With the Last of Kodak's Slide Projectors, a Family Tradition Slips Out of Focus
(The Washington Post | Nov. 25, 2004)
By Hank Stuever



The last of the Eastman Kodak slide projectors was manufactured in Upstate New York in October, and then no more, the company has announced, after nearly seven decades and 35 million projectors sold.

Next slide, please.

(Chuh-click-click.)

Oh .yes, the party. According to the Democrat & Chronicle newspaper, the remaining employees of the slide-projector division, along with some Kodak brass, gathered last Thursday night at a special farewell party in the George Eastman House in Rochester, and nice things were said about the venerable slide projector, and the Smithsonian Institution was given a few Carousels and Ektapros to keep for posterity, to remind us who we were, and how many slide shows we've sat through, in how many basements and classrooms and board (bored?) rooms.

(Chuh-click-click.)

A documentary filmmaker was there, too, from the Art Institute of Chicago, and she has been busily working on a movie about the history of slide projectors. If she does it right, the movie should be wonderfully boring and vividly colored and meanderingly, redundantly narrated, and the audience will be invited to periodically shout "Focus!" It should be five hours long, and shown only after pie. Halfway through, it should stop, and the audience will entertain themselves with shadow puppets while the projectionist softly curses and his co-projectionist (also his wife) insists the slides are in backward.

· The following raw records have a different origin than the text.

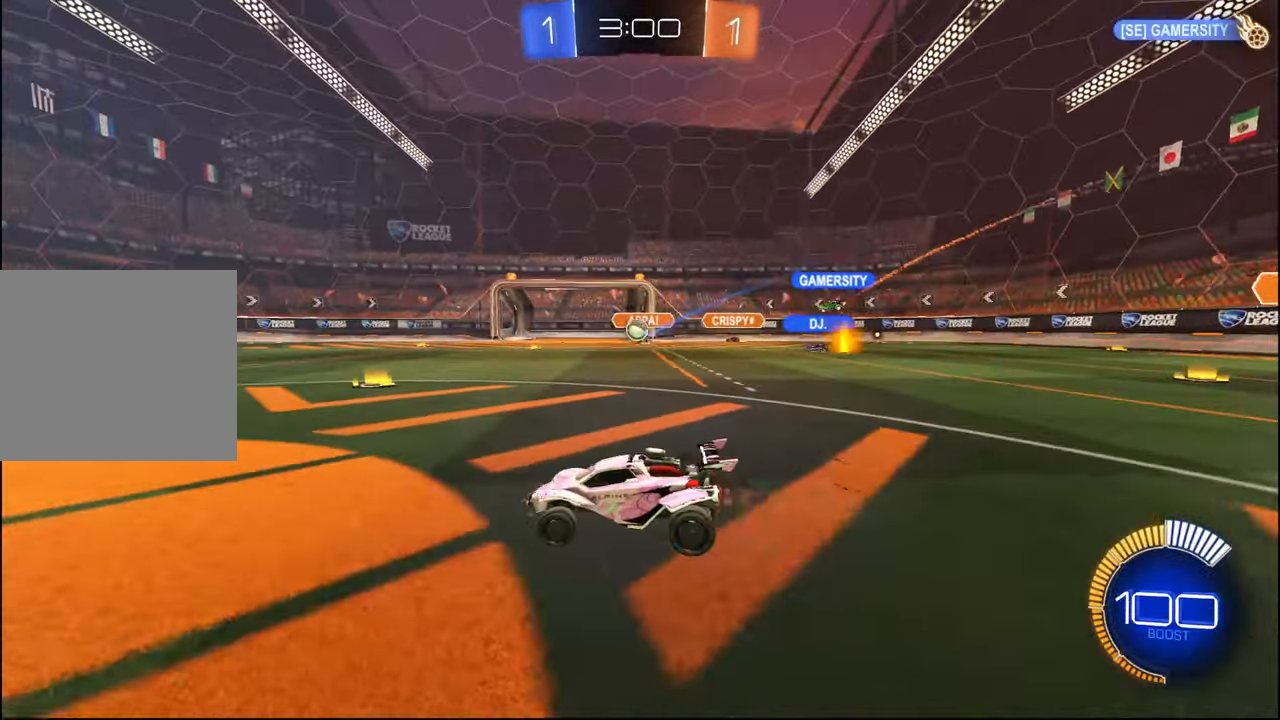
{"buttons": ["R2"], "left_stick": "right", "right_stick": "center", "events": [[217, "left_stick", "center"], [500, "left_stick", "right"]]}
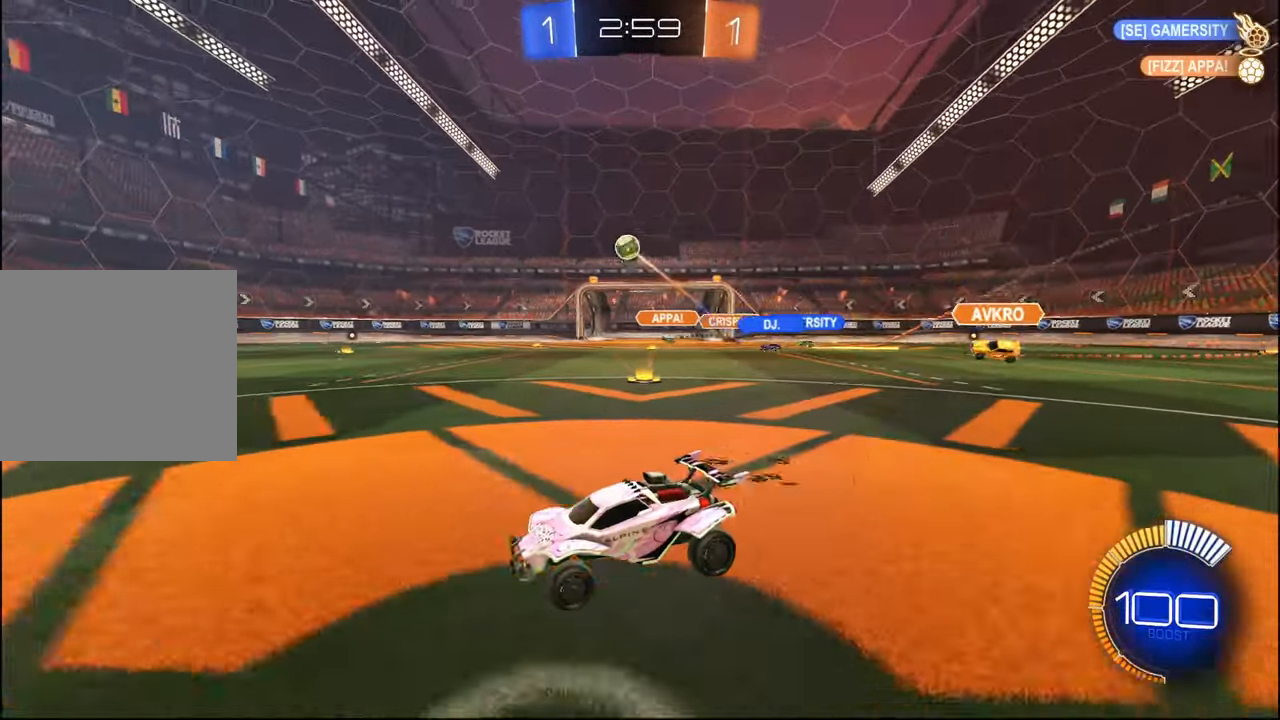
{"buttons": ["R2"], "left_stick": "left", "right_stick": "center", "events": [[150, "left_stick", "center"], [417, "left_stick", "left"]]}
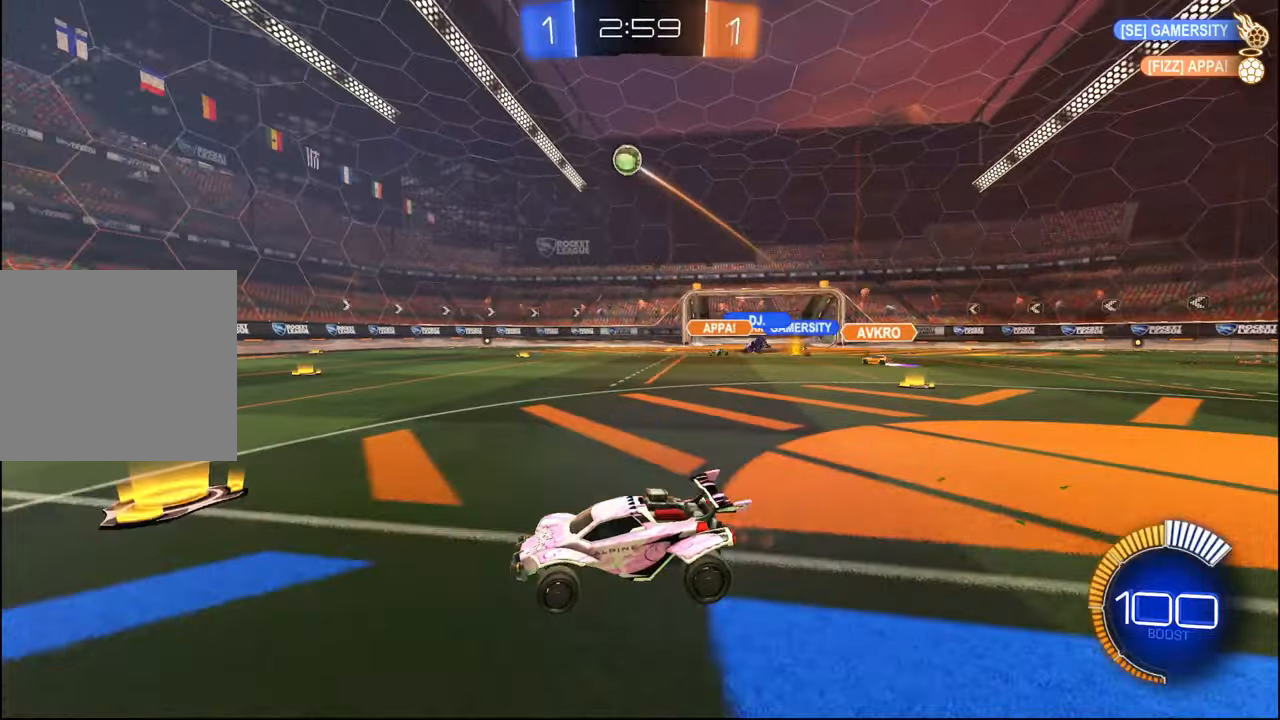
{"buttons": ["R2"], "left_stick": "center", "right_stick": "center", "events": [[317, "left_stick", "center"]]}
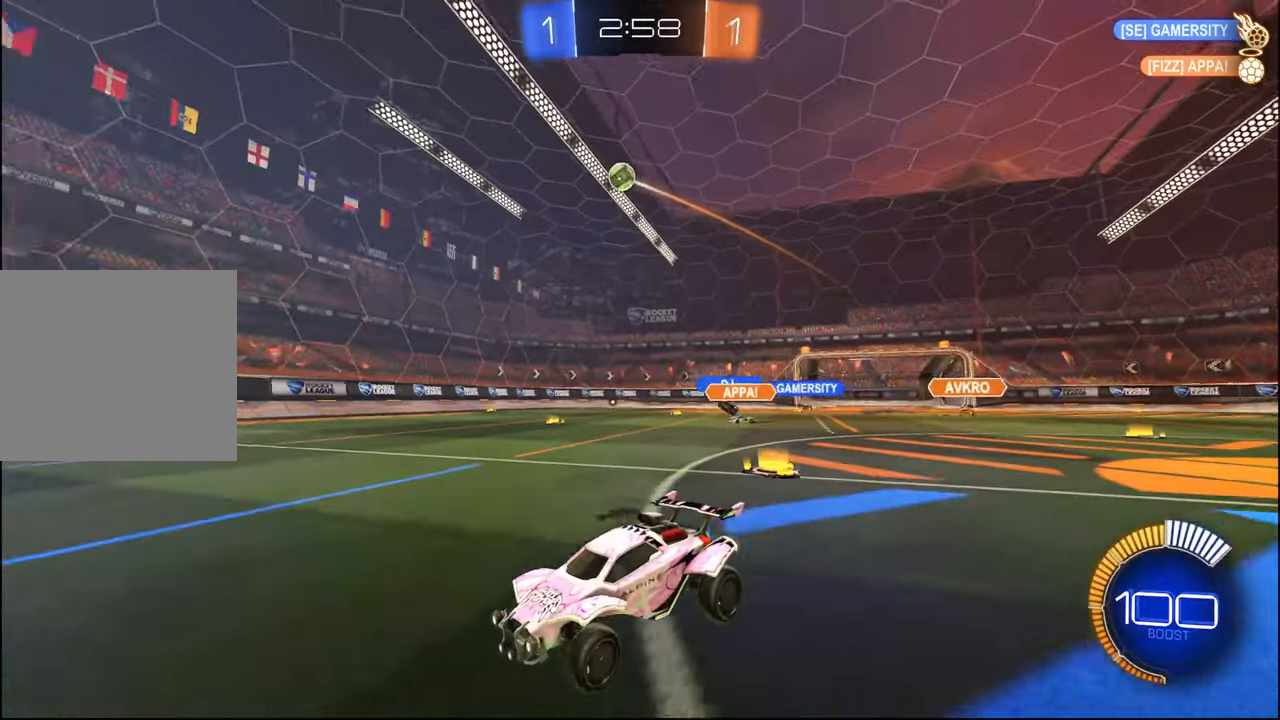
{"buttons": ["R2"], "left_stick": "right", "right_stick": "center", "events": [[17, "left_stick", "right"], [117, "left_stick", "center"], [200, "left_stick", "left"], [350, "left_stick", "right"]]}
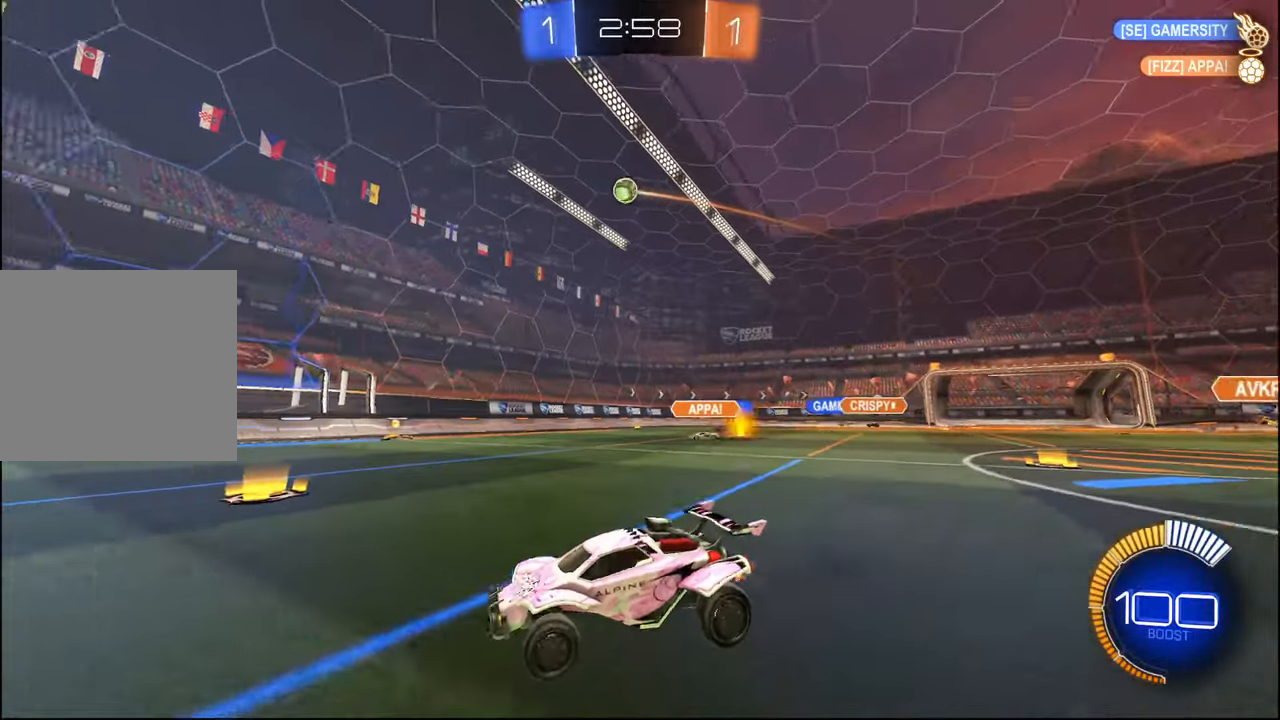
{"buttons": ["R2"], "left_stick": "right", "right_stick": "center", "events": [[50, "L1", "down"], [134, "L1", "up"]]}
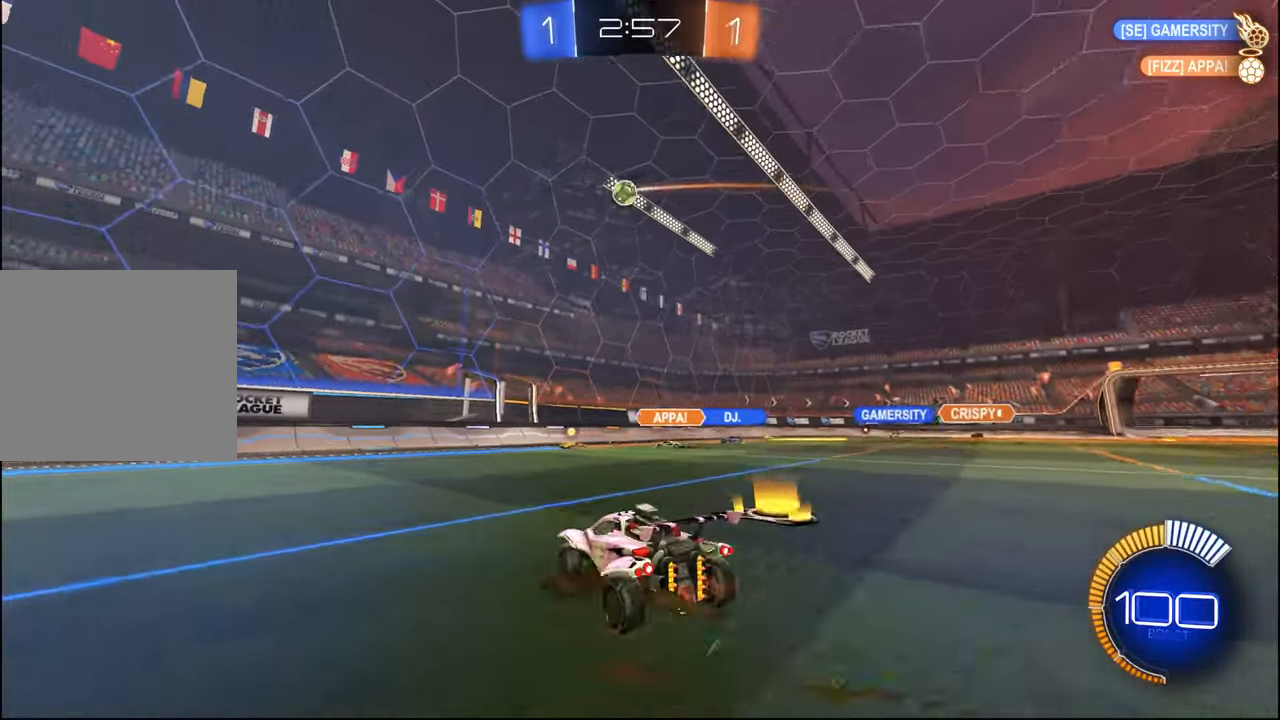
{"buttons": ["R2"], "left_stick": "center", "right_stick": "center", "events": [[17, "left_stick", "center"], [300, "left_stick", "left"], [400, "left_stick", "center"]]}
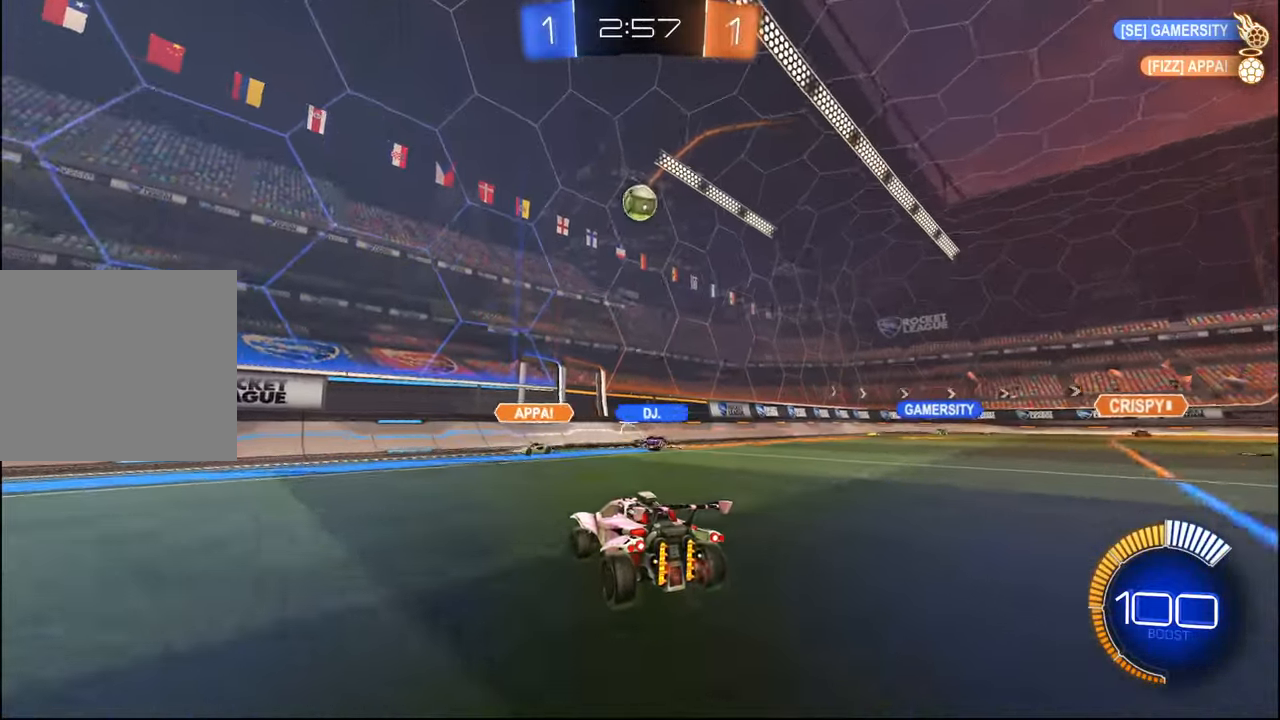
{"buttons": [], "left_stick": "center", "right_stick": "center", "events": [[17, "R1", "down"], [117, "R1", "up"], [134, "left_stick", "right"], [234, "left_stick", "center"], [400, "R2", "up"]]}
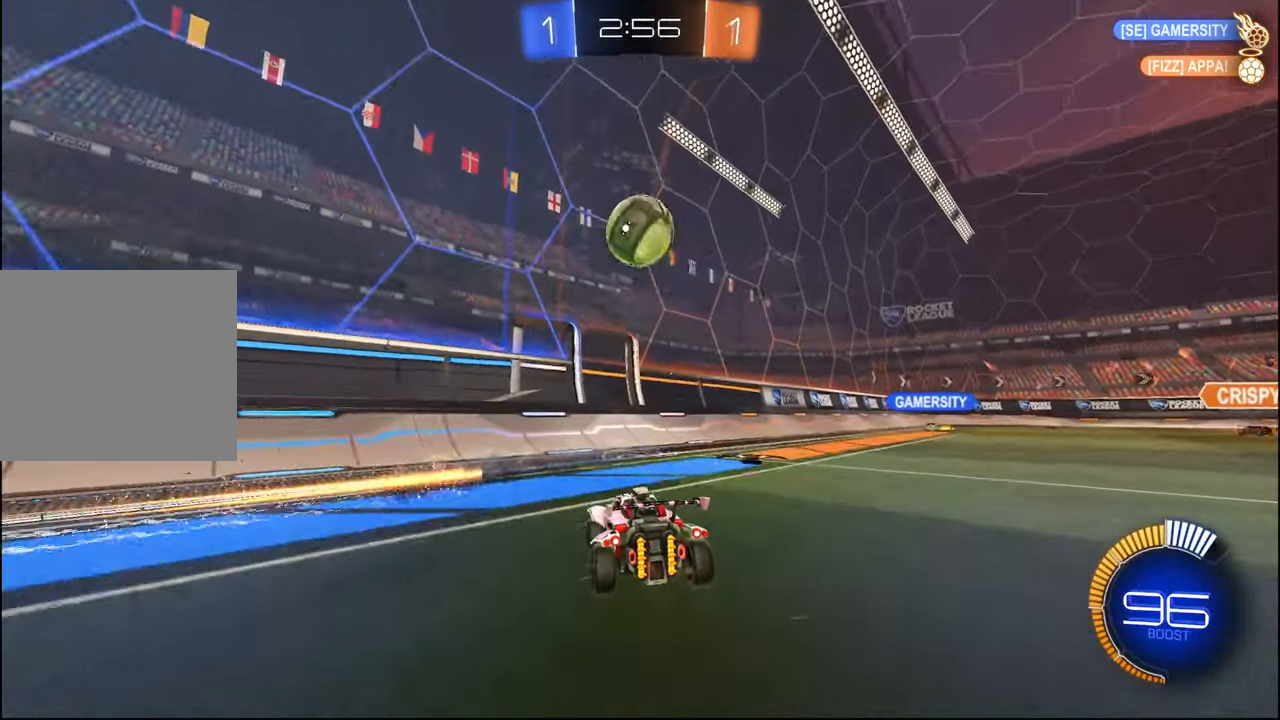
{"buttons": ["R1", "R2"], "left_stick": "center", "right_stick": "center", "events": [[84, "left_stick", "right"], [167, "left_stick", "center"], [184, "R2", "down"], [200, "R1", "down"], [217, "left_stick", "left"], [484, "left_stick", "center"]]}
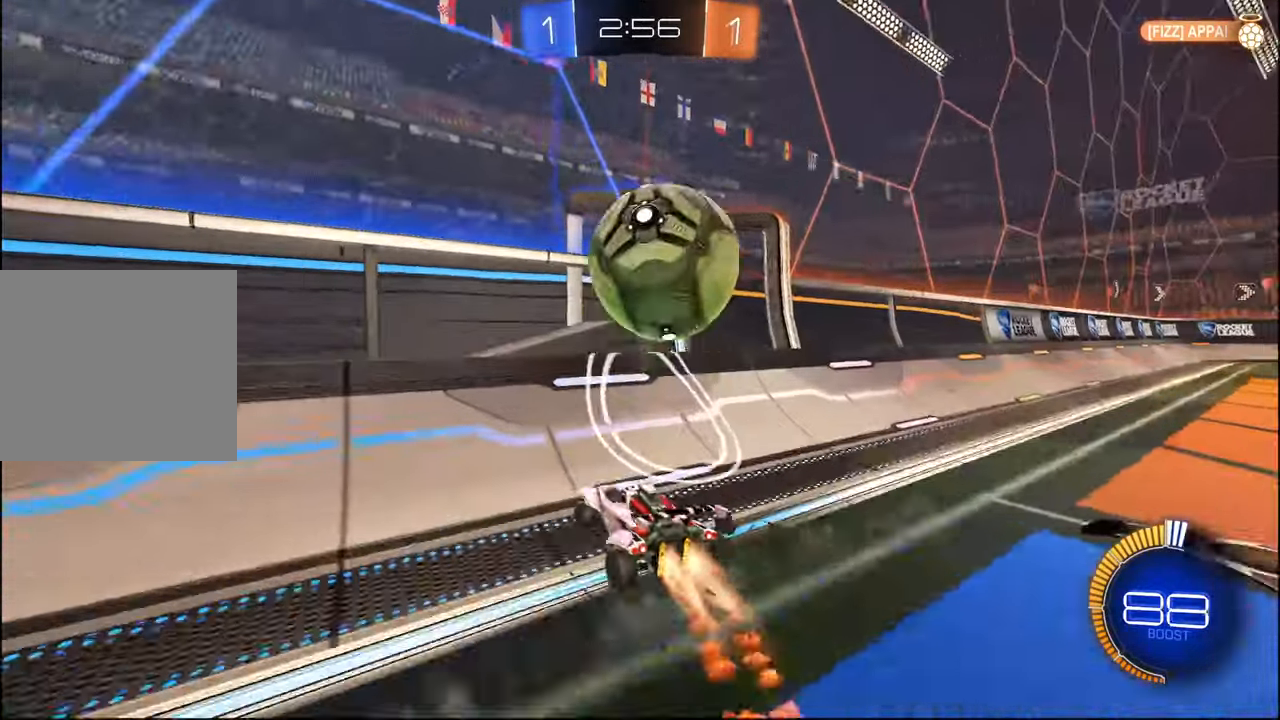
{"buttons": ["R2"], "left_stick": "center", "right_stick": "center", "events": [[117, "left_stick", "right"], [350, "R1", "up"], [384, "left_stick", "center"]]}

Lights out. There was always that curiously intimate sensation of demi-privacy in the crowded family room, when your father or uncle or neighbor flipped off the light switch in the den and we were all sitting there, aware and unaware of one another in the dark. "Let's see," he'd say, and lo, that blank frame of white light appeared on the screen or the wall.

In the beginning there was the universe and it was nothing but white light, and rounded at the edges of the frame.

(Chuh-click-click.)

Then we went to Pikes Peak, in 1981.

(Chuh-click-click.)

I mean, look at the aspen. They really were that color. Like nothing you've ever seen.

(Chuh-click-click.)

Then we evolved even further, a civilized people, who had all these slides that we never looked at, not really, not after the first time.

(Chuh-click-click.)

Digital cameras came along. People deleted the pictures where they thought they looked fat.

(Chuh-click-click.)

PowerPoint! The 21st century, the so-called future. The less said, the better. Decades from now, science will conclude that nobody ever learned anything from a PowerPoint presentation, that it was, in fact, actually worse for the brain than slide shows. That juries missed crucial evidence because of the prosecution's determination to use PowerPoint during closing arguments. That productivity in the American workplace, especially in middle management, hit an all-time low because of PowerPoint, and that employees forced to watch PowerPoint considered suicide at a rate previously unseen.

Next slide, please.

(Chuh-click-click.)

Grandma and Grandpa. They're both dead, now. And we had to decide whether to throw all their slides and carousels away, and so we opened the boxes and took the slides out one by one and held them up to the window to see what was on them, and here came the awful truth about slides . . .

Um, next slide, please.

Just hit the -- yes. There you go.

(Chuh-click-click.)

Here came the awful truth about slides: Too many mountains, too many trees, too many prairie dogs and never enough of your grandmother wearing cat-eye sunglasses, giving your grandfather that look she gave him when she thought he was being a precious fool. Too many hot-air balloons or Alaskan glaciers; not enough glum, pimply teenagers trying to look away from the camera. The lack of intimacy is what strikes you. The camera was always pointed at the most colorful thing, the most Kodachrome thing, the thing possessing what we all agree is natural beauty, but it was usually the wrong thing. Here is the turkey we ate in 1978, but why didn't anybody think to take a shot of whoever took out the trash that night?

You'd give back all those sunset slides for just one slide of your father at age 31.

But there isn't one, because he was the one looking through the lens, so it's sunset, sunset, sunset, sunset.

(Chuh-click, chuh-click, chuh-click.)

Slides and slide projectors always had a sense about them of someone's picture-taking hobby gone toward obsession. Who was Dad, if not the man with a closet full of Kodak carousel boxes lovingly organized by subject and date?

Slide projectors took on this hopelessly nerdy ethos. In the '70s, people learned to choreograph several slide projectors at once, set to music, slides fading in and out. The AV kid in charge of the end-of-the-year graduation slide show had night-before anxiety dreams unlike any you or I have ever experienced.

In recent years, slide projectors acquired a certain cachet, a beloved and retro quality, like record players. They became very art school, very hipster, and so you know they were doomed. A musician named Jason Trachtenburg started an indie-rock band in 2000 with his 6-year-old daughter on harmonica and his wife on the slide-show projector. They called themselves the Trachtenburg Family Slideshow Players and wrote songs based only on the invented narrative discovered in heaps and heaps of unwanted slide carousels they bought at flea markets and garage sales. So the songs got random titles like "Mountain Trip to Japan, 1959" or "Let's Not Have the Same Weight in 1978 -- Let's Have More," which is inspired by agenda and talking-point slides shown to McDonald's restaurant franchisers at their annual board meeting.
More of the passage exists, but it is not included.